Nach seinem Universitätsabschluss in Medizin kam Peter im Oktober 1968 nach Großbritannien, um mit einem Forschungsstipendium des Wellcome Trust zu studieren. Er kam mit nur ein paar Pfund in der Tasche an, genoss aber am Ende eine 34-jährige Karriere in der akademischen Medizin.

Er spezialisierte sich auf Hirntumore und arbeitete 1976 als Facharzt am Middlesex Hospital, bevor er Professor für Neuropathologie am Institut für Psychiatrie des Maudsley Hospital in London wurde. Während seiner Karriere leistete er brillante Arbeit an den Ursachen der Alzheimer-Krankheit. Nach seiner Pensionierung fand er sogar Zeit, einen Roman zu schreiben, der 2012 veröffentlicht wurde.

2006 verfasste er eine Lebenserinnerung über seine Zeit in Belsen. Sein neuestes Buch ist seine Geschichte, aber mit der Stimme eines kleinen Jungen geschrieben, damit es von Kindern leichter verstanden werden kann. „Ich musste mich als fünfjähriges Kind vorstellen, was nicht ganz einfach war“, gibt er zu.
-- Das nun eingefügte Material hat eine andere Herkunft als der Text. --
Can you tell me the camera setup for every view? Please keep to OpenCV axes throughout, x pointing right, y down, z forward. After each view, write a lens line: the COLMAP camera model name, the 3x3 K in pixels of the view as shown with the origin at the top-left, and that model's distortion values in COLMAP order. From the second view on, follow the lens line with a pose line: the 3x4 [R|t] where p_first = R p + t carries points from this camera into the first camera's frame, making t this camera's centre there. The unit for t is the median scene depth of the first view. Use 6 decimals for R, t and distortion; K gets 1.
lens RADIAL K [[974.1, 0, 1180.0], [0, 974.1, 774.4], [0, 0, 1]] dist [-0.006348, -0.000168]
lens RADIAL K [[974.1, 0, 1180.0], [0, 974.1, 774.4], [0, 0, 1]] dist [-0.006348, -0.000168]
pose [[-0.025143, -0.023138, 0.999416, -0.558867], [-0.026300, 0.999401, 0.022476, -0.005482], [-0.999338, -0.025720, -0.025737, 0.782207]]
„Ich habe aus dieser Perspektive geschrieben, in der Hoffnung, dass Kinder im Alter von acht bis zwölf Jahren oder älter das Buch lesen werden.

„Für zukünftige Generationen ist es wichtig, sich bewusst zu machen, wozu die Menschheit fähig ist, und einen weiteren Holocaust zu verhindern. Ich gehöre zur letzten Generation von Überlebenden des Holocaust und wir werden nicht mehr lange da sein.“

Peter hat nie geheiratet, sagt aber, dass er mit der Liebe und Unterstützung von Freunden ein erfülltes Leben geführt hat. Das Wiedererleben seiner frühen Kindheit hat ihn mehr denn je erkennen lassen, was für eine außergewöhnliche Mutter er hatte. Er freut sich, ihr Anerkennung dafür zu zollen, dass sie ihn gerettet und ihm ermöglicht hat, ein erfolgreiches und erfülltes Leben zu führen, weit weg vom düsteren Schatten von Belsen.